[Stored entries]
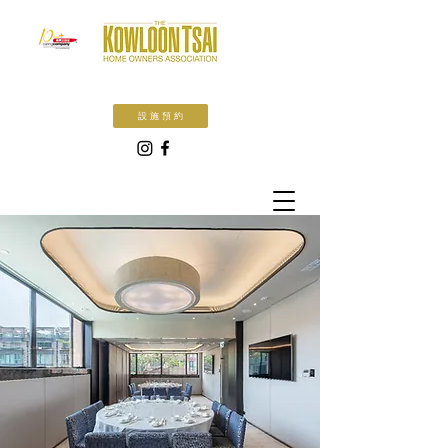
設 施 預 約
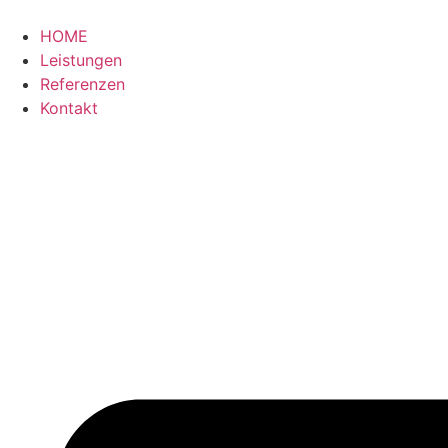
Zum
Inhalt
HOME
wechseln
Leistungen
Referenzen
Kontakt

==

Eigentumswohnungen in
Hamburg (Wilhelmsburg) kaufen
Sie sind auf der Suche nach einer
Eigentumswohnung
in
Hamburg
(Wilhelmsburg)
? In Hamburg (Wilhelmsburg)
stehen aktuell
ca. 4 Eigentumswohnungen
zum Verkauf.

• [TO-DO ITEM] Go through the records. Copy each line where "Eigentumswohnungen" appears.

• [SOLUTION TO THIS PROBLEM]
Eigentumswohnungen in
ca. 4 Eigentumswohnungen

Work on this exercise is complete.